The couple left Bloomington for Hoeflinger’s hometown in Ottawa Hills before they welcomed their son, Archer, on Thanksgiving 2022.
By the following summer, the new mother was thinking about going back to school and continuing to work toward her goal of becoming a veterinarian.
Grady, who said he hadn’t thought much about college after dropping out of high school and working trade jobs while pursuing his GED, decided he would join her. A first-generation college student, he’s now eyeing medical school.
Both described a positive on-campus experience at UToledo, with faculty and staff who support their family situation and career aspirations.

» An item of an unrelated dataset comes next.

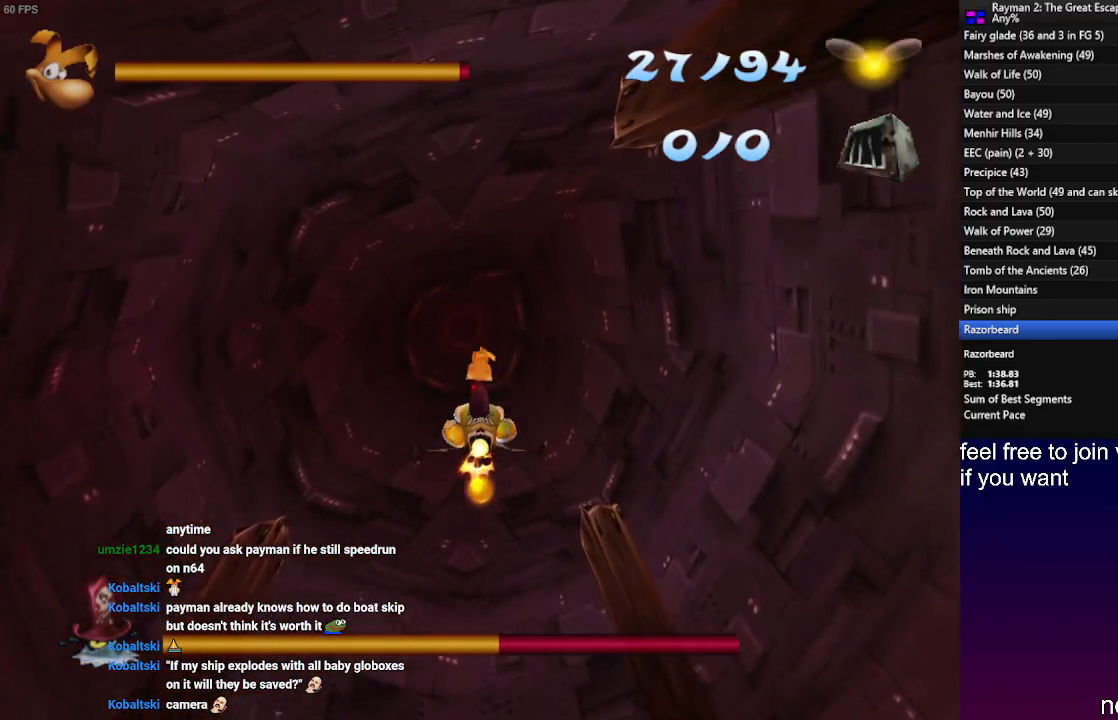
{"buttons": ["SQUARE"], "left_stick": "center", "right_stick": "center", "events": [[33, "left_stick", "center"], [283, "left_stick", "up-left"], [367, "left_stick", "center"]]}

For Hoeflinger, who is among the first undergraduate students to pursue a degree under the new health sciences program, that’s particularly true of the Pre-Health Advising Center.
Meanwhile, Grady connected in his first semester with Dr. Song-Tao Liu, a professor and chair of the Department of Biological Sciences, with whom he’s been studying a protein that regulates the cell cycle as an undergraduate researcher.
Grady also just completed a First Year Summer Research Experience with Liu. One of several programs in UToledo’s Office of Undergraduate Research, the First Year Summer Research Experience funds students to pursue research and creative projects under the mentorship of UToledo faculty member during the summer following their first year on campus.
“I think it’s really cool that this is a research university,” Grady said. “The opportunities are so diverse. Whatever you’re interested in, you can find someone doing it.”
As Hoeflinger and Grady begin their second academic year on campus, they’re looking forward to growing membership for Rocket Parents and Caregivers. The half-dozen or so parents and caregivers who regularly attended last semester became a supportive on-campus network for them, and a complement to the friendships they’ve developed with classmates whose home lives look very different from theirs.
They hope the student organization can be a similar resource for other student parents.
“It’s rewarding when you can connect with someone in the same situation,” Hoeflinger said. “If there are other student parents experiencing the same struggles as us and potentially feeling alone in those struggles, we want to provide a space for them to feel supported and welcomed on campus.”